One important point was related to the number of NF-kB target genes whose activity was affected by edasalonexent. The researchers observed that, “a set of 200 NF-kB genes were evaluated and were significantly inhibited in the 67 and 100 mg/kg/day dose groups in Part A of the MoveDMD trial.” Most importantly, “a dose-proportional decrease in NF-kB activity was seen,” Milne said.
Part C is ongoing, and will evaluate edasalonexent’s long-term safety and efficacy. First set up to last 36 weeks, it was later extended, and participants are now being treated for 60 weeks beyond the study’s 12-week placebo-controlled evaluation in Part B. This new period will allow all participants to continue to received the drug. As Milne explained, “the boys participating in Part C did not all start at the same time. We extended Part C of the MoveDMD trial for an additional 24 weeks beyond the original 36 week open-label extension so that the first boys that started the open-label extension in July last year could to continue to receive edasalonexent treatment.”

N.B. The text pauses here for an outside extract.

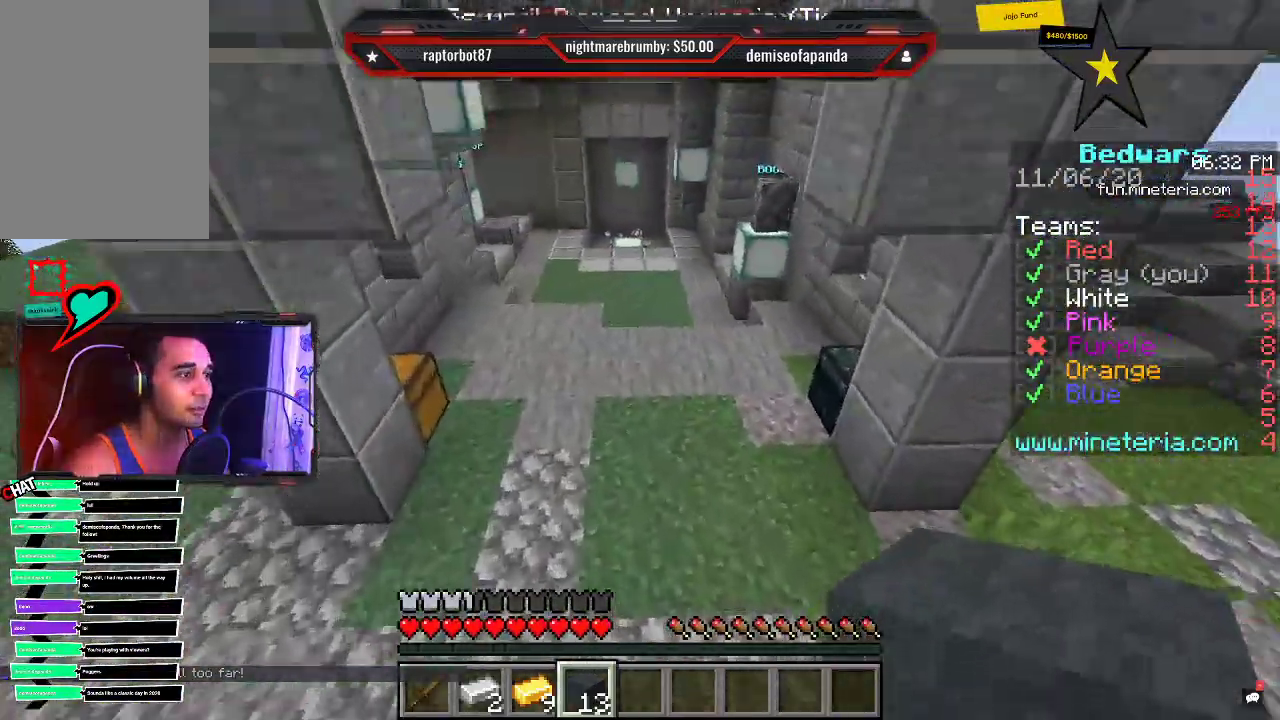
{"keys": ["w"], "mouse": [], "events": []}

Interim Part C results are expected in the third quarter of 2017, reporting data after 24 weeks of treatment, but Milne noted that “the trial’s third phase was not designed to provide statistical significances.” Rather, she said, results will allow researchers to “gain information on key functional assessments as well as on longer-term safety and tolerability.”
Current DMD therapeutic research has many investigation angles, one of which is using a strategy, called oligonucleotide-based exon skipping, to restore dystrophin expression. When asked about the potential of combining this approach with a drug therapy such as with edasalonexent, Milne said the possibility is being explored with another pharmaceutical company, Sarepta. In fact, their joint work already demonstrated that combining an exon-skipping approach with edasalonexent increased dystrophin protein expression in a mouse model of DMD.
“External researchers have previously reported that activated NF-kB can suppress dystrophin expression via the regulation of microRNAs [molecules that regulate gene expression] in muscle cells,” Milne added, “and this could be the mechanism by which edasalonexent was observed to increase dystrophin expression when combined with a dystrophin exon-skipping agent. Therefore, edasalonexent may have the ability to increase dystrophin expression independent of how the dystrophin is produced.”
So, “while we are currently developing edasalonexent as a monotherapy in DMD, we also believe that it has potential as part of a combination approach with therapies that target dystrophin,” she concluded.